A small square is placed inside a big square. The vertices of the small square are joined to vertices of the large square so as to divide the region between the squares into four quadrilaterals, with areas, in order, a, b, c, d.
Prove that a+c=b+d.
Let E be any point within the square ABCD. Then the opposite triangles ADE+BCE=ABE+CDE, by considering the rectangles whose diagonals are the vertices A,B,C,D, and E:
(1-a)*(1-c)+((1-(1-a)*(1-(1-c))=(1-a)*(1-(1-c))+(1-c)*(1-(1-a))=a+c-2ac, and then adding up the relevant diagonal triangular pieces into which each of these rectangles is divided.
It makes no difference if we add a square, say FGHI, with sides parallel to the sides of ABCD and centred on E, and subtract a half of it from each pair of areas, since obviously this does not affect the equivalence.

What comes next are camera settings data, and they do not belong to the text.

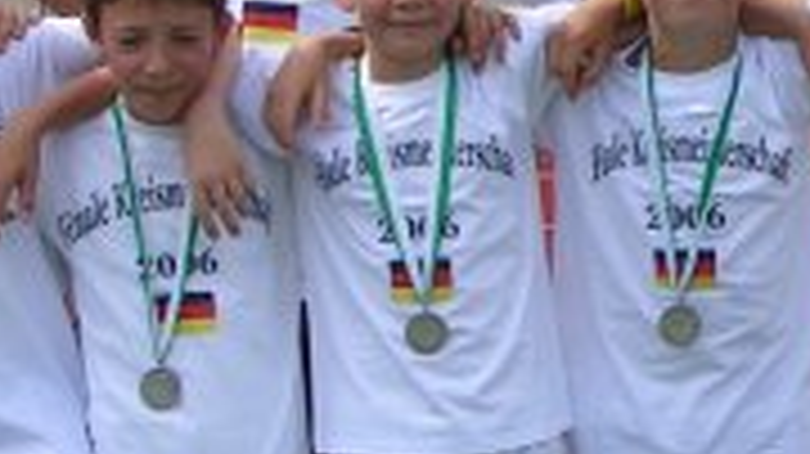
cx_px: 783
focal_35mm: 167
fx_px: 3585
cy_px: 180
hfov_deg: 12.8
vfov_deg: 7.3
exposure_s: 1/250
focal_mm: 6.6
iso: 50
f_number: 5.6
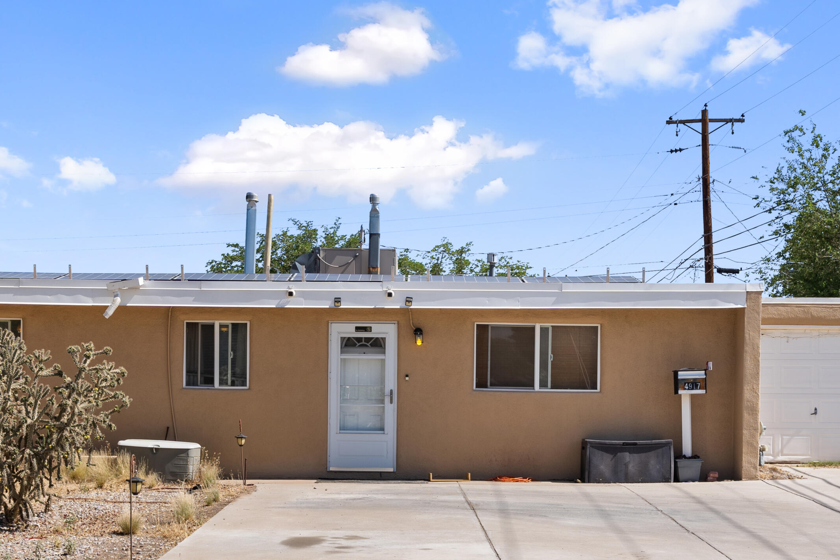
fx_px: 1377
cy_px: 385
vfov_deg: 22.9
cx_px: 370
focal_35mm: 59
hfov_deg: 33.9
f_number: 9
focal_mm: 28
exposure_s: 1/250
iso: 320
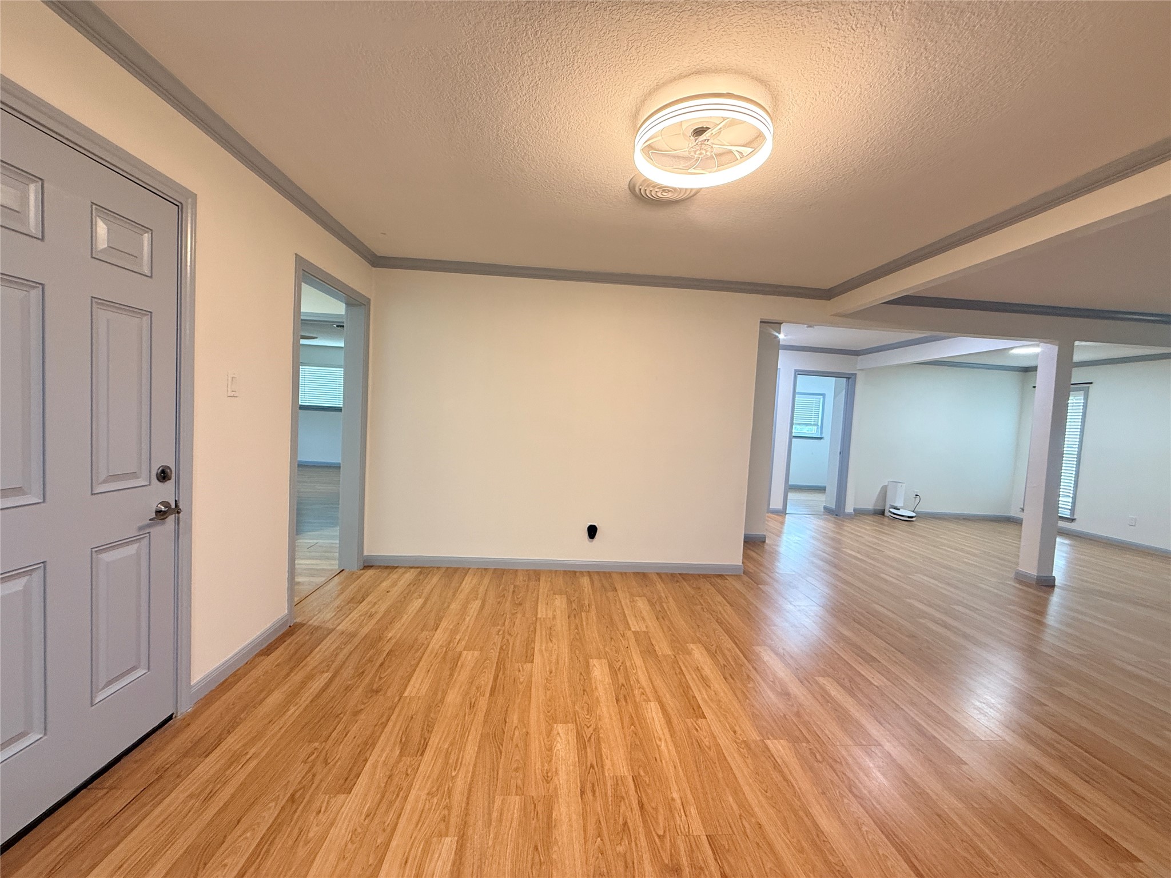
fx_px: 474
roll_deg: -3.5
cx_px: 586
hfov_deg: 102.1
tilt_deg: -2.1
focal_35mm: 14
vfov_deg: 85.7
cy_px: 439
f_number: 2.2
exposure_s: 1/60
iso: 250
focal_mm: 2.22
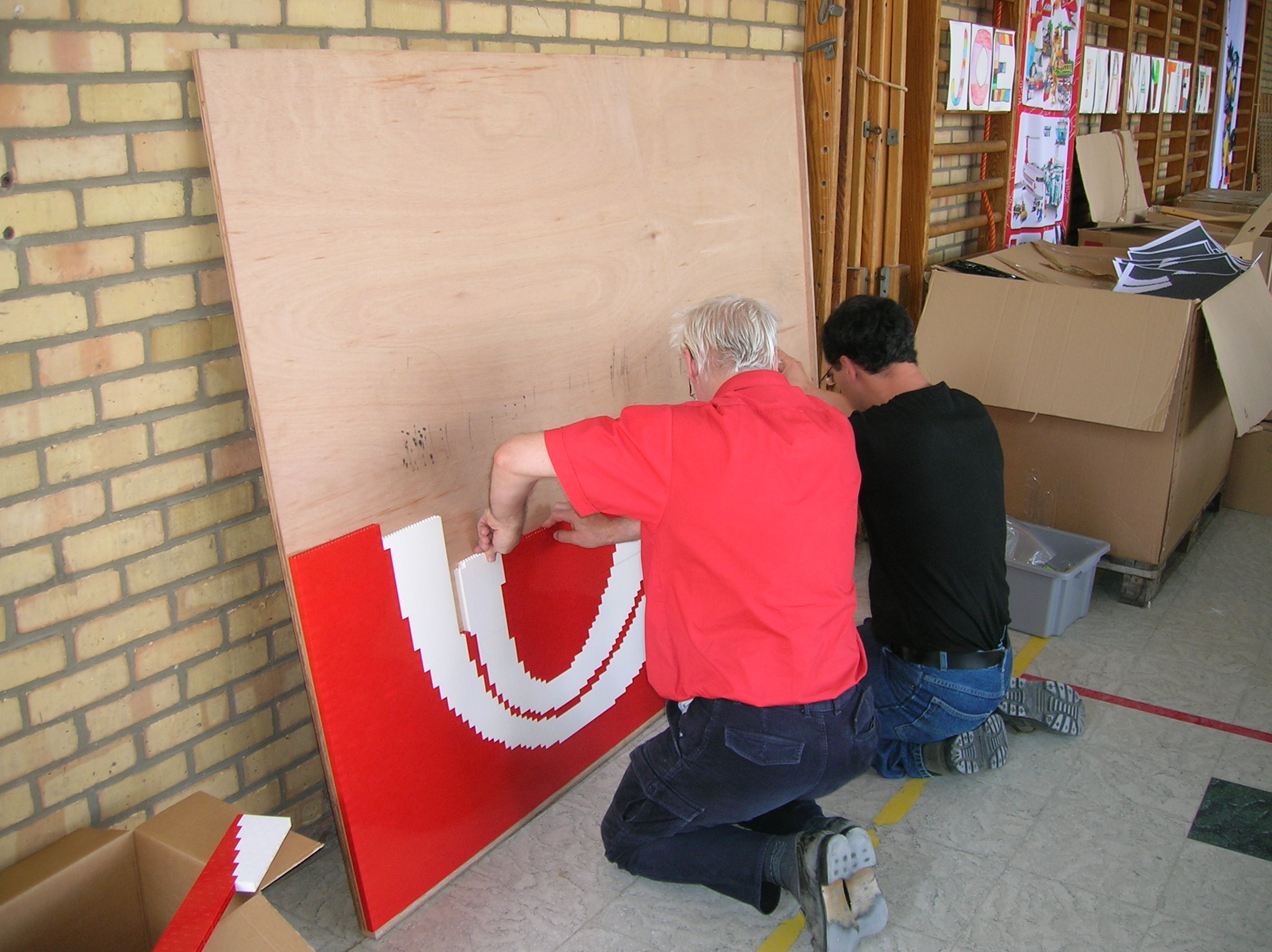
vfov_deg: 41.7
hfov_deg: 54.0
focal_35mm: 34
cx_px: 636
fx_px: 1248
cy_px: 476
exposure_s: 1/30
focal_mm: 5.7
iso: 50
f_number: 2.9
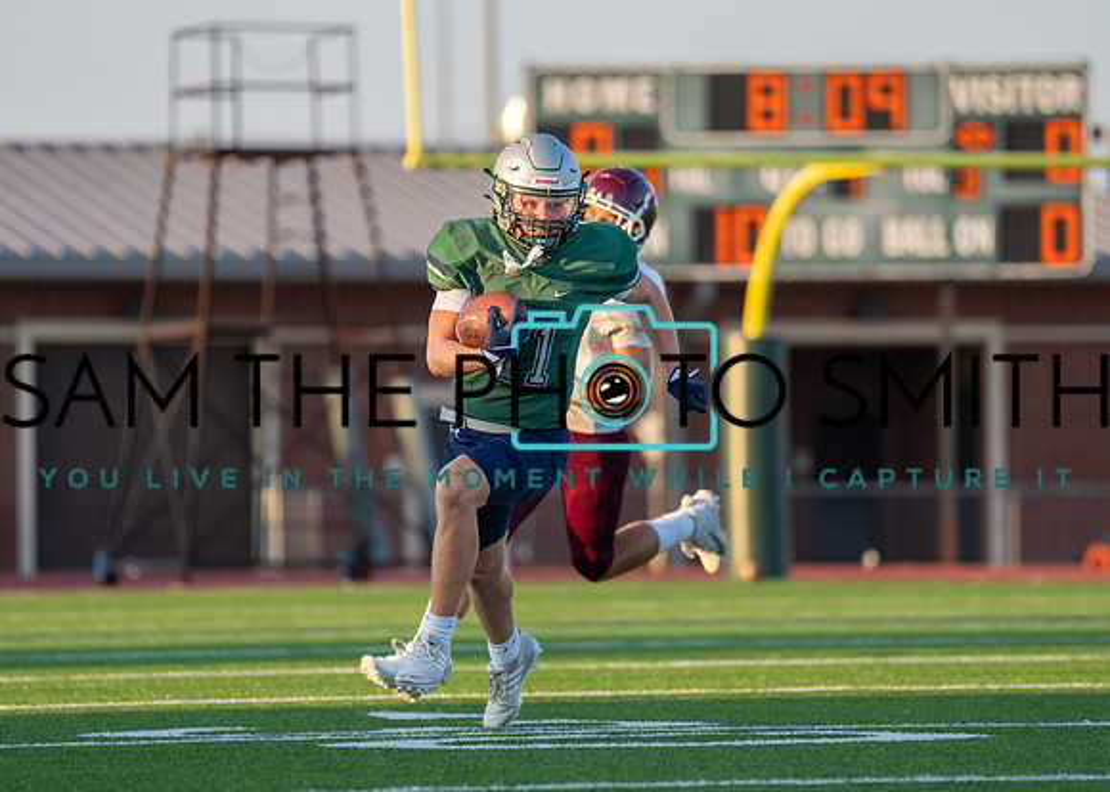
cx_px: 571
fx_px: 9595
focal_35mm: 304
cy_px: 370
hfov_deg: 6.6
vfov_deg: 4.7
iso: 250
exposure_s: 1/1250
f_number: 2.8
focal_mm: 200
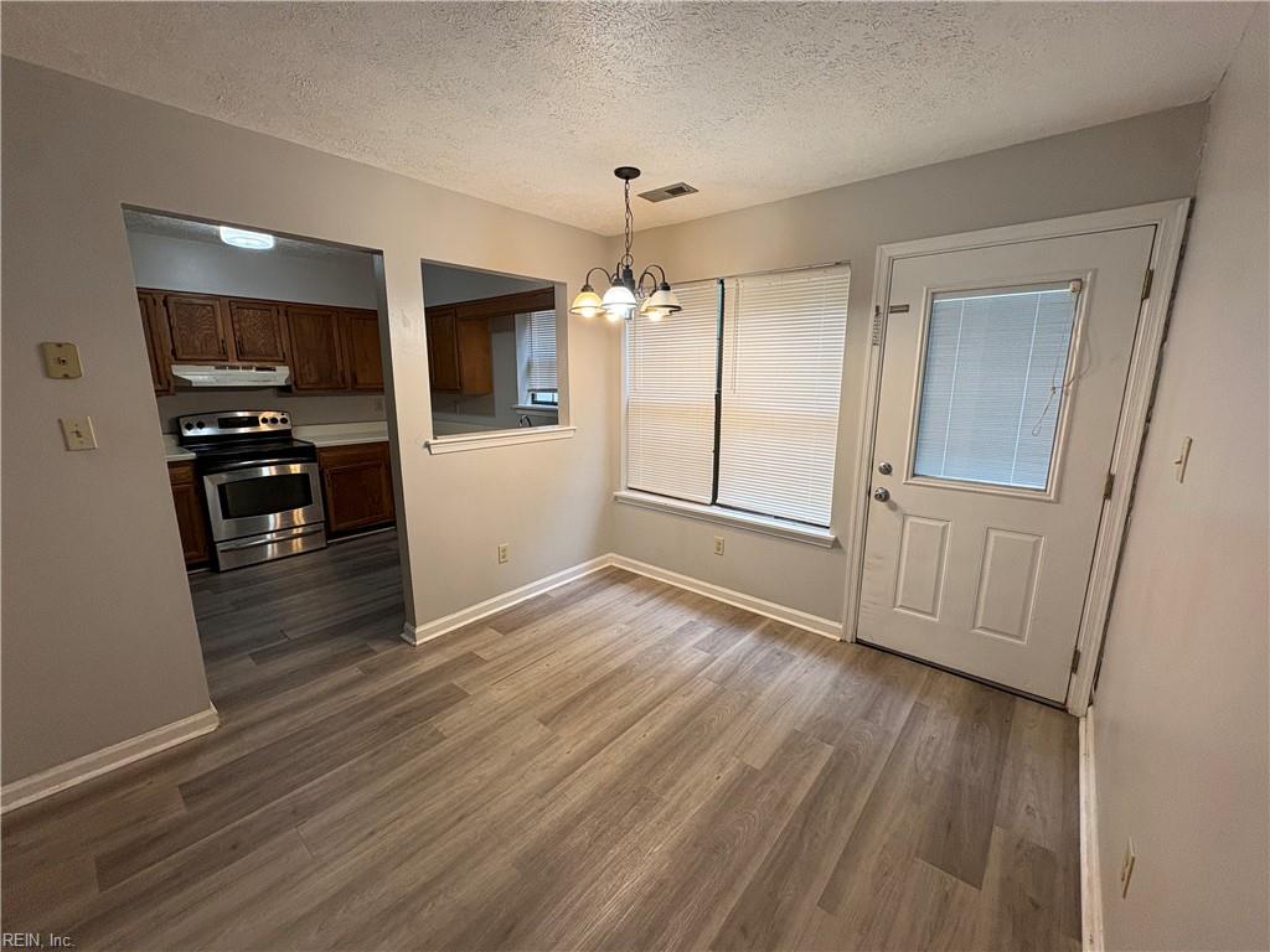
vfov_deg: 85.7
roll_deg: -0.4
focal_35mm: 14
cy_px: 476
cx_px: 635
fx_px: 514
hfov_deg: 102.1
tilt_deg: -11.4
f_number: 2.2
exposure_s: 1/120
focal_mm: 2.22
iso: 160
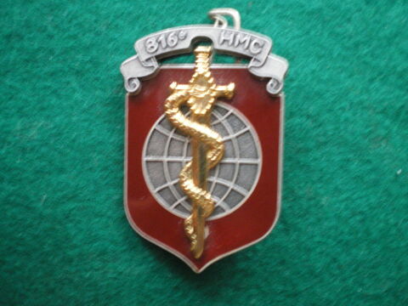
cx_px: 204
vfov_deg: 37.7
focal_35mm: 38
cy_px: 153
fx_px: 448
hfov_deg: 49.0
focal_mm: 6.3
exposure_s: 1/10
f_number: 3.1
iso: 400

Last, we can construct lines:
(1) From F perpendicular to AB, and choose a point W at distance k from F somewhere inside ABCD,
(2) From G perpendicular to BC, and choose a point X at the same distance k from G somewhere inside ABCD,
(3) From H perpendicular to CD, and choose a point Y at the same distance k from H somewhere inside ABCD,
(4) From I perpendicular to AD, and choose a point Z at the same distance k from I somewhere inside ABCD;
producing the given diagram.
Now we are deducting from each pair of quadrilaterals: FGHI (which did not affect the equivalence) plus two of 4 identical triangles (FWX, GXY, HYZ, IWZ) which cannot affect the equivalence either, as was to be proved.